下にある願かけ絵馬の文章を、最後の文のあとから続けて書きなさい。

**本文:**
******************************
願かけ絵馬の考現学
〜第五十一講〜








  家族の健康とネコ・イヌの
すこやかな日々が送れますように
豊かな生活でありますように

山崎佐代子
[福岡市 櫛田神社]
  非常な達筆である。
文字も、文章全体の配置、バランスもすばらしいものであった。
テニヲハが少々おかしいが、それくらいは良しとしよう。
が、「ネコ・イヌ」というのは、何であろうか。
無論、家族とネコ・イヌを同等に扱うなんて、などと言うのではない。
反対である。
今や、ペットは家族同然、大事な伴侶である。
そのすこやかな日々を願う気持ちはよく理解できる。
が、そういう大事な伴侶なら、その名前を書くのが自然のような気がする訳である。
もちろん、家族の名前も書いていないから、ネコ・イヌの名前も書かないのが当たり前、という解釈もあろう。
しかし、ネコ・イヌという普通名詞は、いかにも愛想がなさ過ぎるように思う。
******************************
**提供データ:**
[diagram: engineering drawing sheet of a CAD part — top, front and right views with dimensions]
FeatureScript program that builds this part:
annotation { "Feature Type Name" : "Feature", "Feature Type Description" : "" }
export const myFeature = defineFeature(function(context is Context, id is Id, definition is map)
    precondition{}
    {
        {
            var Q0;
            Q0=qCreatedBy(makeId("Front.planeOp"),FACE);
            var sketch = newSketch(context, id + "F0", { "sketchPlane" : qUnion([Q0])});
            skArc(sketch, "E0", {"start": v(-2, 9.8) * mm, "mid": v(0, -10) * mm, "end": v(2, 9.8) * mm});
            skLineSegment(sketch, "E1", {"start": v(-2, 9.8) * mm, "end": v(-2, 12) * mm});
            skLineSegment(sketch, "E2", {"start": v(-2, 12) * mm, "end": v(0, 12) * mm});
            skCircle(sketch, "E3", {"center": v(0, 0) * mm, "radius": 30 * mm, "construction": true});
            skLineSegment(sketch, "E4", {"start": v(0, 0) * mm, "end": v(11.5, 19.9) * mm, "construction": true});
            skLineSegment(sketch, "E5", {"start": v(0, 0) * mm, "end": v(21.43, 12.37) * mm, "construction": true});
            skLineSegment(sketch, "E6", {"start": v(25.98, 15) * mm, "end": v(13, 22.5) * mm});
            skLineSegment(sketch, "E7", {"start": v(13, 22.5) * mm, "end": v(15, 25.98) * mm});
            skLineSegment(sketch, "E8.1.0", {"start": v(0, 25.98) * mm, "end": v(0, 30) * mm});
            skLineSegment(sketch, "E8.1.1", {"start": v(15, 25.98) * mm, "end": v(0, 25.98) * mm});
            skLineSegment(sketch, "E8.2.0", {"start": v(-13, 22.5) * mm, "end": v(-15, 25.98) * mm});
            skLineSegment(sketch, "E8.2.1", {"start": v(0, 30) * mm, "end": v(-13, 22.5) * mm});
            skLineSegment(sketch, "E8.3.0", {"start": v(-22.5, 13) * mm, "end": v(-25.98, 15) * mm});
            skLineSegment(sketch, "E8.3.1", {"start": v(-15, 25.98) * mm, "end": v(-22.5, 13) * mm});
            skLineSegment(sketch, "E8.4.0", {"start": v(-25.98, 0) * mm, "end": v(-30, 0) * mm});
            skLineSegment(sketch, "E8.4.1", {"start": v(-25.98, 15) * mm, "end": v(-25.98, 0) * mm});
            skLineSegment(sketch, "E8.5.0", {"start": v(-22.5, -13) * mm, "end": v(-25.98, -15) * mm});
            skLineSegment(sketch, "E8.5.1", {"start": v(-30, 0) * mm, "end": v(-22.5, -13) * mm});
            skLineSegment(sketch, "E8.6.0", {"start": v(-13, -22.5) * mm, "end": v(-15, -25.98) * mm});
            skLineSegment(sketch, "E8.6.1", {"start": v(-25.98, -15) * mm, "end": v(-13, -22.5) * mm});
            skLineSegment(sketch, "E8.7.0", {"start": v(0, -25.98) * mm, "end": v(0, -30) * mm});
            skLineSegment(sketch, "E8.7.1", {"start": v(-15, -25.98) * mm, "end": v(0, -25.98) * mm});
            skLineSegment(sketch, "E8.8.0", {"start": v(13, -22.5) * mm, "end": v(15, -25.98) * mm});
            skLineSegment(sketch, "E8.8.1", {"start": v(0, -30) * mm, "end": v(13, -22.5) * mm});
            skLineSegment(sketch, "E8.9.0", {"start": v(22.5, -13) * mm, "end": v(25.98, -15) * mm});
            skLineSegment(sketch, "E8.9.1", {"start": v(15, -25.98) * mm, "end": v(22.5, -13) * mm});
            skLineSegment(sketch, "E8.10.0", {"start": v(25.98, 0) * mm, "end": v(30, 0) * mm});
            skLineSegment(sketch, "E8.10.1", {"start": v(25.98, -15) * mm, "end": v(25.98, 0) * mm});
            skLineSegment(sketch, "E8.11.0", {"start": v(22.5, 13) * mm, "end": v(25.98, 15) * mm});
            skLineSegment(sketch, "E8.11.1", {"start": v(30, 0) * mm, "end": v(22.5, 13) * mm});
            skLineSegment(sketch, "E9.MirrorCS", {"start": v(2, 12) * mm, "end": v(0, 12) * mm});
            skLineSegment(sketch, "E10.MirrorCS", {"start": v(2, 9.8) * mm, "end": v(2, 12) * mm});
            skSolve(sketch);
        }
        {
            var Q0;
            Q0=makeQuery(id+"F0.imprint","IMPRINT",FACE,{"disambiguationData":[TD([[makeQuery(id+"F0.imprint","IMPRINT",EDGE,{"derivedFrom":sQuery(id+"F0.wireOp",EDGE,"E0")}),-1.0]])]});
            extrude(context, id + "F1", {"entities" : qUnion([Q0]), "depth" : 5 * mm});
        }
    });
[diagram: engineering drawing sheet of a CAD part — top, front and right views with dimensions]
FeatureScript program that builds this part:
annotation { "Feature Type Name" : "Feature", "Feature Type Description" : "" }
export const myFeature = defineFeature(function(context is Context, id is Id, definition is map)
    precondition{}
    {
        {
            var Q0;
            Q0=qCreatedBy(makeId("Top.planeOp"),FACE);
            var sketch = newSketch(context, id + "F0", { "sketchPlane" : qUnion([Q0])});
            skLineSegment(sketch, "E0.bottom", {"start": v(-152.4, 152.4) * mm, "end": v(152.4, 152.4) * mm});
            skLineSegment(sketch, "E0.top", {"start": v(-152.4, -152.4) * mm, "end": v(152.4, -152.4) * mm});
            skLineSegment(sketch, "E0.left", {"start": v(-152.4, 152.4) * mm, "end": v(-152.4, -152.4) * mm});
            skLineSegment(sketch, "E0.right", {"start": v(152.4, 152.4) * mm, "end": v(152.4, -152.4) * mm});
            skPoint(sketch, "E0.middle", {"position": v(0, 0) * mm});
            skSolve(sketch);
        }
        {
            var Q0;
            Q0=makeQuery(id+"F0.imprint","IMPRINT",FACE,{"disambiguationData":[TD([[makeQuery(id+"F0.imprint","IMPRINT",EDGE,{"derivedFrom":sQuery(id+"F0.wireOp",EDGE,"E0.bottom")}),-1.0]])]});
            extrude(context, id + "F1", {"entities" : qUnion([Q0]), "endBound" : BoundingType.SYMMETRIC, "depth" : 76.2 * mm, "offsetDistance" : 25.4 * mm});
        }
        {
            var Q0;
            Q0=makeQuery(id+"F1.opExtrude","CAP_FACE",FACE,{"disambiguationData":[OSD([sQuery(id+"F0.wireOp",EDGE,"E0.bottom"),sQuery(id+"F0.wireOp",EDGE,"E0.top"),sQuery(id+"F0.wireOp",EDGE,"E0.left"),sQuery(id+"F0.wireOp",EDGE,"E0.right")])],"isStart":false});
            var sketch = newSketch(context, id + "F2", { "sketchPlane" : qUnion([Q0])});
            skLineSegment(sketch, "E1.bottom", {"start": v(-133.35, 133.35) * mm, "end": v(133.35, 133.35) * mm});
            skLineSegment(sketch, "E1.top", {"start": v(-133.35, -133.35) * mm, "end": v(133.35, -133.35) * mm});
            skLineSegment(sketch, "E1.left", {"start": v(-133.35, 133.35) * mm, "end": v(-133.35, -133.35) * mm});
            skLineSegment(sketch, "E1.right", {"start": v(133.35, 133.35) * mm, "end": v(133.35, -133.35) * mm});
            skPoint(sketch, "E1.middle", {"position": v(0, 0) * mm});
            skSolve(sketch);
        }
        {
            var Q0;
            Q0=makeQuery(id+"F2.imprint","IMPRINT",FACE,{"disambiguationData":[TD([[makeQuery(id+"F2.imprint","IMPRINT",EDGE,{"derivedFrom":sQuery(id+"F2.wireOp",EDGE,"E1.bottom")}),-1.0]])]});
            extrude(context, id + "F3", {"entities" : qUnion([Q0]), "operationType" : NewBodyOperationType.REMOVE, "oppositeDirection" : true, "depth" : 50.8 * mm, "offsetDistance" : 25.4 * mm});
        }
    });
******************************
**解答:**
家族は、「家族」で違和感はないが、「ネコ・イヌ」はどうにもしっくり来ないのである。
個人情報の重要性が云々される昨今、たとえ願掛け絵馬と言えども、家族の名前もネコ・イヌの名前も書かないと言うのなら、自分の名前を堂々と書くのも変であろう。
ネコ・イヌの数が多過ぎて、名前などいちいち全部書いてられないのだろうか。
それはともかく、イヌより先にネコが来ているのは、どういう訳だろう。
山崎家における、あるいは山崎佐代子さんの心中における、ネコとイヌの愛玩度の違いであろうか。